#### [Selected text]
== Segment start ==

9th Mayor of Miami
- In office November 1919 – July 1921
- Preceded by: J.W. Watson
- Succeeded by: C.D. Leffler

Personal details
- Born: March 4, 1876 Dalton, Georgia, US
- Died: January 20, 1923 (aged 46) Atlanta, Georgia, US
- Spouse: May Garner Smith
- Children: William Pruden Smith Jr, Katherine Smith
- Profession: Attorney

Military service
- Branch/service: United States Army
- Years of service: 1918-1919
- Rank: Captain

= William Pruden Smith =

American politician

William Pruden Smith (March 4, 1876 – January 20, 1923) was a prominent attorney and the City of Miami's ninth mayor.

== Biography ==
Smith was born in Georgia but grew up in Tennessee. His paternal grandfather was a lawyer and US Congressman from Tennessee, Samuel Axley Smith.

He studied law at the University of Tennessee and spent his early career in Jacksonville, Florida where he practiced law.

He and his wife had a house in Miami as early as 1908. Mr. Smith moved to Miami in 1911 where he become the third member of the successful partnership, Shutts, Smith, and Bowen.
Notably, he was admitted to the U.S.Supreme Court Bar in 1916.

As America joined WWI, officers were recruited from college-educated civilians. In 1917 Smith went to officer training in Georgia.

== Segment end ==

#### [Work task 1]
Please reproduce the stretch of the William Pruden Smith biography that opens with the words containing "William Pruden Smith (March" and closes with "Smith, and Bowen.".

#### [Dataset extract]
== Segment start ==

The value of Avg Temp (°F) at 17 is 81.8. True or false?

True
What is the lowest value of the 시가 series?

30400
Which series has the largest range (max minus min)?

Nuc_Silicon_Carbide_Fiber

== Segment end ==
== Segment start ==

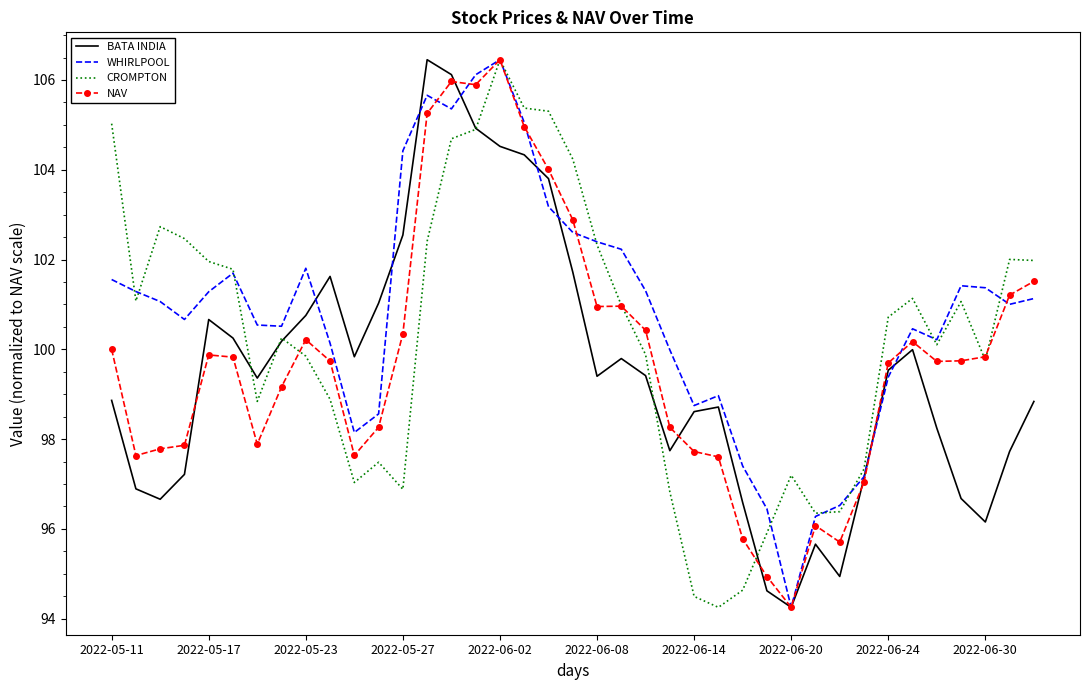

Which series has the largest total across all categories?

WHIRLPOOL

== Segment end ==
== Segment start ==

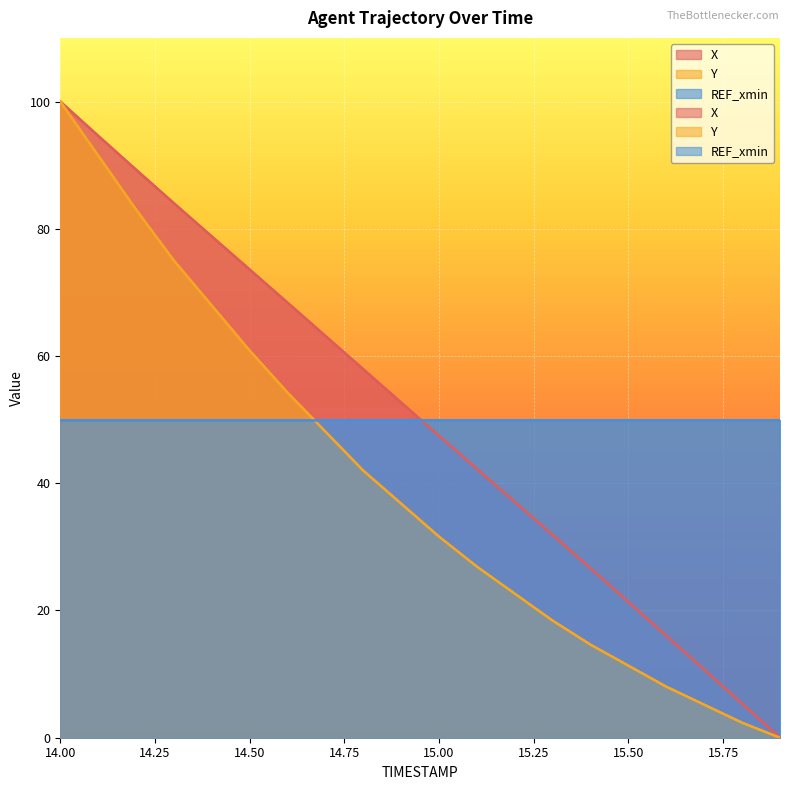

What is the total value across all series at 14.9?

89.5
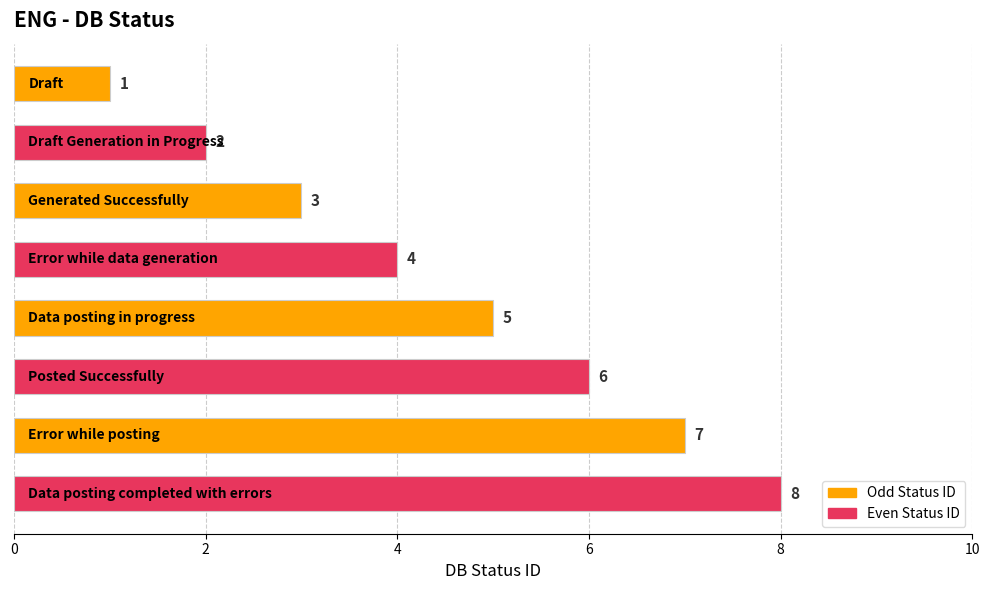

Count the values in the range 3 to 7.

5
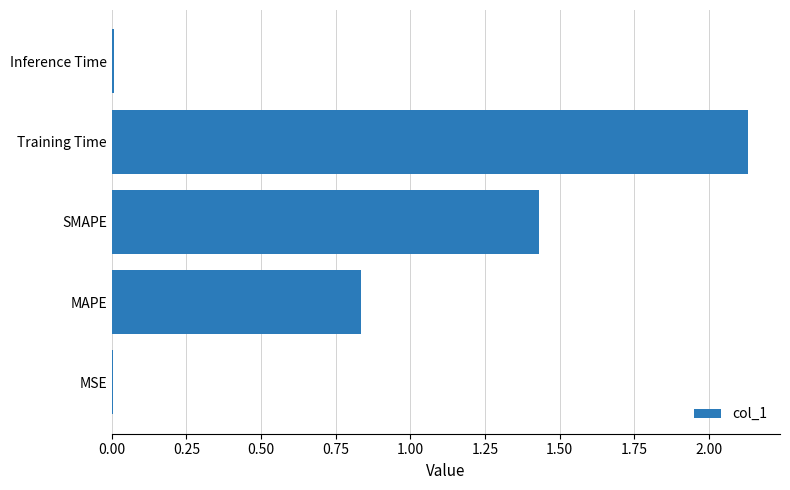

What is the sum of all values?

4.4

== Segment end ==

#### [Work task 2]
How many lines of the records contain the string "True", with case counting? Give only the number.

#### [Task result 1]
William Pruden Smith (March 4, 1876 – January 20, 1923) was a prominent attorney and the City of Miami's ninth mayor.

== Biography ==
Smith was born in Georgia but grew up in Tennessee. His paternal grandfather was a lawyer and US Congressman from Tennessee, Samuel Axley Smith.

He studied law at the University of Tennessee and spent his early career in Jacksonville, Florida where he practiced law.

He and his wife had a house in Miami as early as 1908. Mr. Smith moved to Miami in 1911 where he become the third member of the successful partnership, Shutts, Smith, and Bowen.

#### [Task result 2]
2